Example: 4x1600m at T pace with 1 minute and 30 seconds of jogging recovery. At T pace, lactate accumulation doesn’t exceed the threshold, making the recovery half-life short enough that 1 minute and 30 seconds of jogging is sufficient.

  1. Running Recovery: Easy, Moderate, Fast
    To understand the impact of intensity during recovery intervals, refer to the illustration showing black and white circles representing different recovery intensities.

Notice that resting recovery is faster than continuing exercise. Black circles represent true rest (sitting on a bike), showing that:

  1. Recovery is slower
  2. Recovery values drop below the baseline

The speed of recovery isn’t depicted, but it’s faster initially and slows down later, with lower overall anaerobic capacity regeneration at higher recovery intensities.

 

Using Easy, Moderate, and Fast Running Recovery

Incorporate low-load Fartlek-style accelerations in normal easy runs to help your legs feel stronger for the next day’s training.

Example:

  • 60 minutes easy run: The entire session lasts 60 minutes, mostly at an easy pace.
  • 30 minutes acceleration run: Within the 60 minutes, spend 30 minutes alternating accelerations.
  • 30 seconds fast run: Accelerations are 30-second fast runs at around 5K pace.
  • Every 2 minutes and 30 seconds: Each fast run is followed by 2 minutes and 30 seconds of easy pace recovery.

This method integrates short bursts of high intensity within a long easy run, enhancing training efficiency while avoiding overtraining. It’s suitable for runners who want to maintain aerobic base while adding some anaerobic endurance.

Example:

  • 8km easy run + 3 sets (2.4km at 101-103% marathon pace, 800m easy to moderate recovery)

Running 7.2km directly at 103% marathon pace might be challenging, but running 2.4km intervals below T pace (around 106% MP) shouldn’t significantly tax your anaerobic reserves.
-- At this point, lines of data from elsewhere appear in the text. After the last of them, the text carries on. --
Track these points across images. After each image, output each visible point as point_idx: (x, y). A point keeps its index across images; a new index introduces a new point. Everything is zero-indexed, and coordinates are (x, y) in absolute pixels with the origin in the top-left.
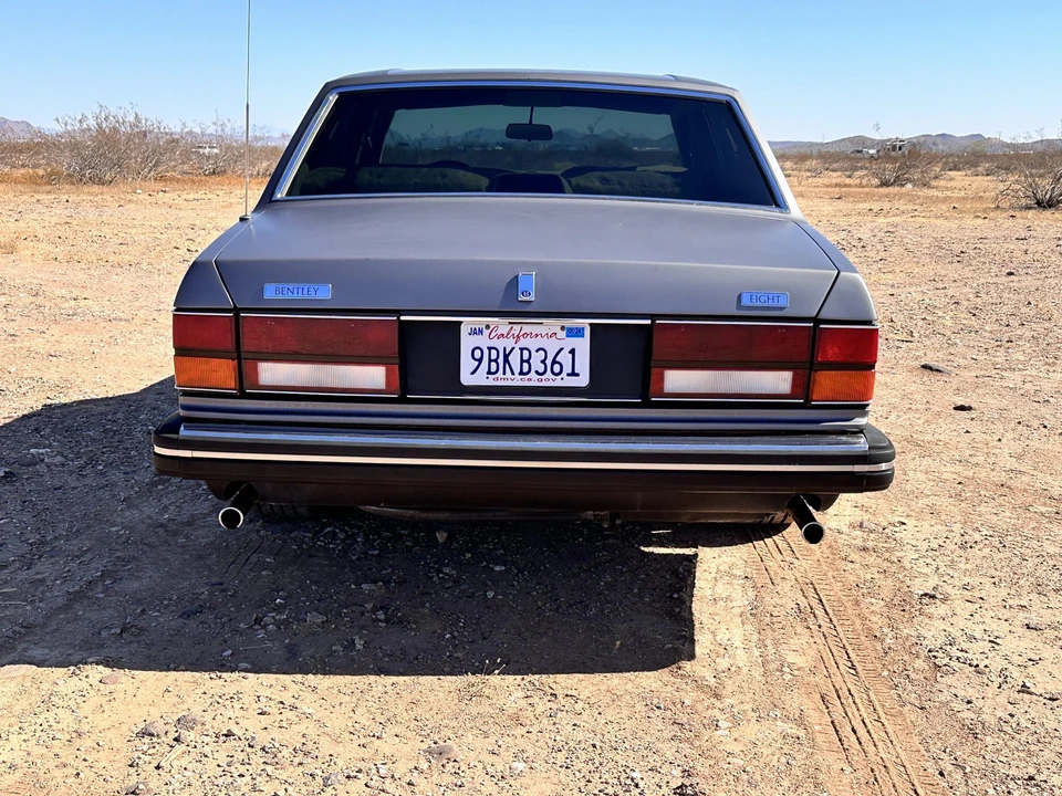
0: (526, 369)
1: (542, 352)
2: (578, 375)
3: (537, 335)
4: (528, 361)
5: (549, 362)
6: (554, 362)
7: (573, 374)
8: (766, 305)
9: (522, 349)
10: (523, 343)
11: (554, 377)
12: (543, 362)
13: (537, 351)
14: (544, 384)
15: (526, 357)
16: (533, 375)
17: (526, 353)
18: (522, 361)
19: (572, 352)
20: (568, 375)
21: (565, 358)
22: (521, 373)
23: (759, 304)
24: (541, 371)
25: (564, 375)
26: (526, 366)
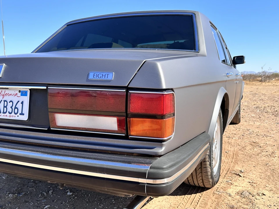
0: (5, 111)
1: (11, 103)
2: (23, 114)
3: (10, 95)
4: (6, 107)
5: (13, 107)
6: (15, 108)
7: (22, 114)
8: (101, 79)
9: (4, 101)
10: (5, 98)
11: (15, 115)
12: (11, 107)
13: (10, 102)
14: (11, 118)
15: (5, 105)
16: (7, 114)
17: (6, 102)
18: (4, 107)
19: (22, 103)
20: (20, 114)
21: (19, 106)
22: (4, 113)
23: (97, 78)
24: (10, 112)
25: (18, 114)
26: (5, 108)
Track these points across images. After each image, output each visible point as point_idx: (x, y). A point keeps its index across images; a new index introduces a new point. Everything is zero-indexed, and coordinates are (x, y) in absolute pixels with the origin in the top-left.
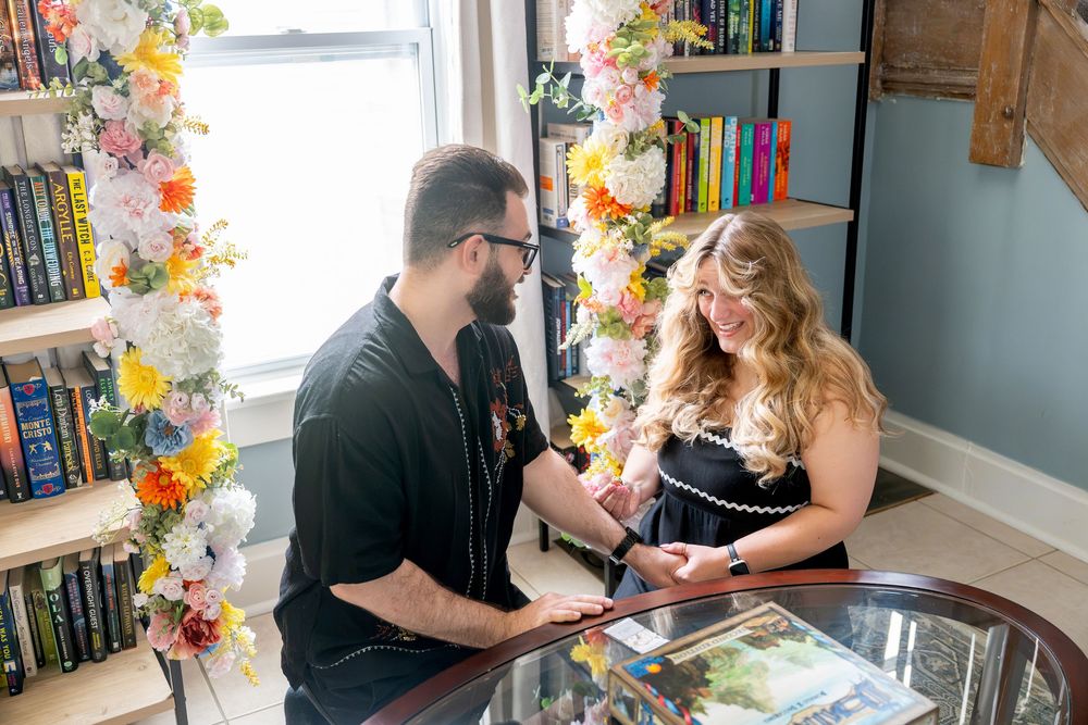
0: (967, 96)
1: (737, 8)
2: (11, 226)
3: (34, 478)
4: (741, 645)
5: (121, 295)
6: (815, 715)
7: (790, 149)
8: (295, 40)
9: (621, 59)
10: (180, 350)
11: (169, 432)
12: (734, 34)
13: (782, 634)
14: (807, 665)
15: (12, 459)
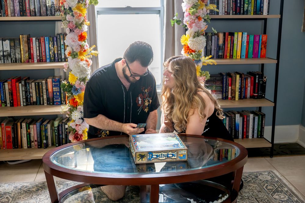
1: (247, 3)
2: (56, 44)
3: (55, 100)
5: (70, 58)
7: (267, 43)
11: (76, 90)
12: (246, 10)
15: (51, 95)
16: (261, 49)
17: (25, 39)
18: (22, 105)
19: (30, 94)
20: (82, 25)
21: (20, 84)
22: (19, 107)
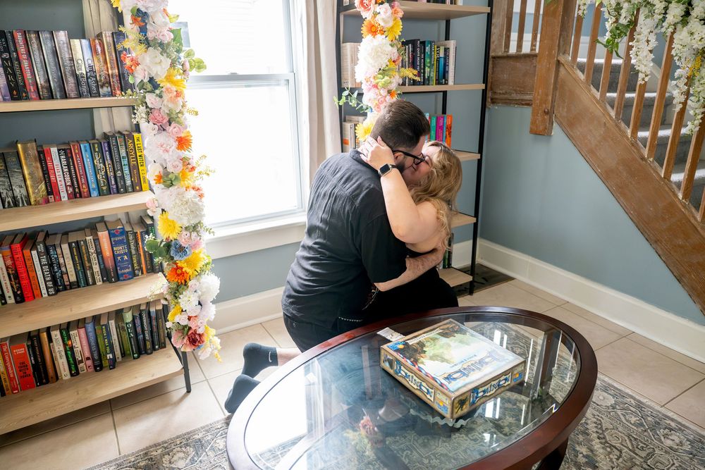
0: (528, 104)
1: (429, 65)
2: (108, 158)
3: (119, 272)
4: (439, 336)
5: (158, 188)
6: (472, 364)
7: (452, 128)
8: (234, 78)
9: (380, 84)
10: (186, 212)
11: (181, 250)
12: (428, 76)
13: (456, 332)
14: (468, 344)
15: (110, 263)
16: (446, 137)
18: (45, 295)
19: (59, 268)
20: (182, 115)
21: (34, 253)
22: (38, 301)
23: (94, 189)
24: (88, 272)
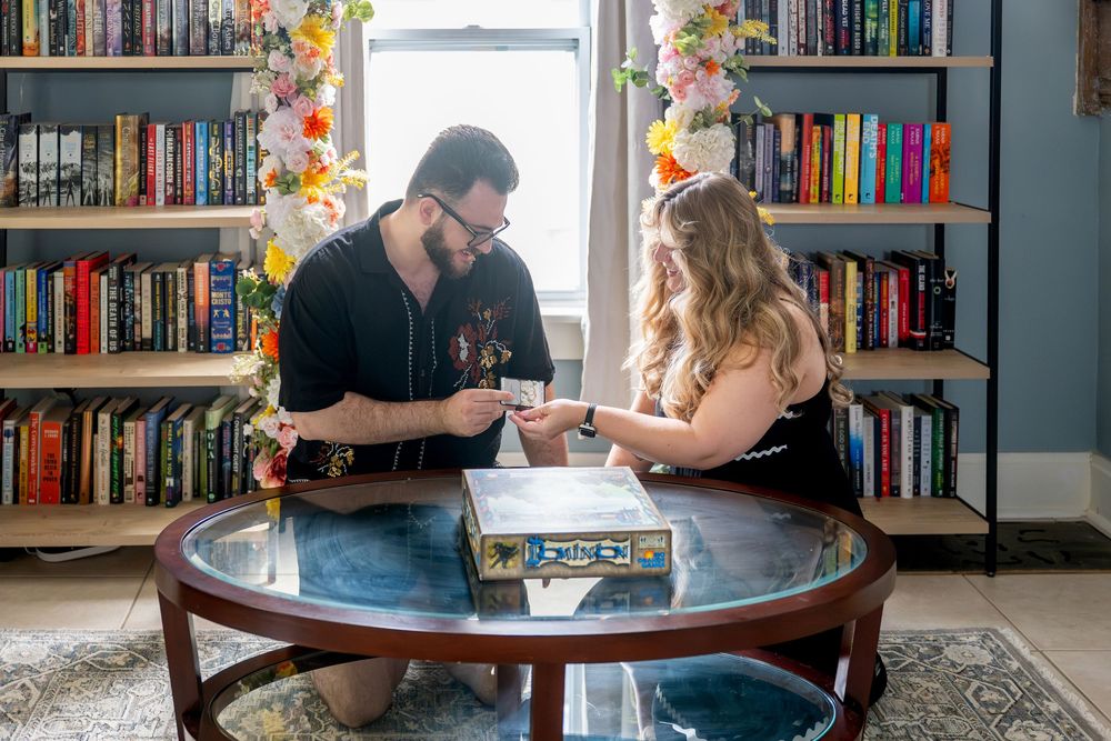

Easy to moderate recovery prevents 2.4km repeats from being too fast.

For half/full marathon runners, this can serve as a foundation for more structured training with quick recovery intervals.

 

Fast Recovery Intervals

Fast recovery intervals are beneficial for elite runners to break through training plateaus. Proper pacing skills are crucial to execute such training correctly. Overtraining by running repeats too fast or recovering too quickly can be counterproductive.

Previously discussed principles of fast recovery intervals create a metabolic state in muscles favorable for lactate oxidation. Running intervals at or slightly below MLSS for long distances (e.g., 1km at T pace or 2-3km at marathon pace) elevates blood and muscle lactate levels.

High-intensity recovery during intervals helps the body transport and oxidize lactate for energy.

Example:

  • 8 sets (1km at 105% MP, 1km at 90% MP)

Such training can evolve in three directions:

  • Higher training volume (e.g., 10 x 1k / 1k)
  • Greater stretch (e.g., 5 x 2k / 1k)
  • Faster recovery pace (e.g., 8 sets of 1km at 105% MP, 1km at 95% MP)

 

 

Summary

Most of the time, using time-based recovery is optimal. Distance-based recovery is useful for team training or when you want more flexibility to adjust recovery by feel.

After repeats faster than MLSS, the goal during recovery intervals is to regenerate some of the anaerobic energy consumed.

For repeats at or below MLSS, the two goals are either to prevent repeats from being too fast or to mobilize the body’s lactate transport and oxidation mechanisms.

In the first case, short slow jogs are best. In the latter, you should run faster for longer (about 3-4 minutes) at 5-15% slower than MLSS.

Recovery is an exponential decay process with a half-life, so it starts very quickly and then slows down. Short recovery for moderate-intensity repeats and longer recovery for very fast sprints or extended moderate repeats are needed.

Recovery speed depends on your aerobic capacity. For sub-2:50 marathoners, fast recovery intervals below MLSS mobilize lactate oxidation as fuel, a particularly useful skill. This is why top marathoners use recovery intervals only 5-15% slower than their repeats in MP and HMP training, a secret to elite marathon training.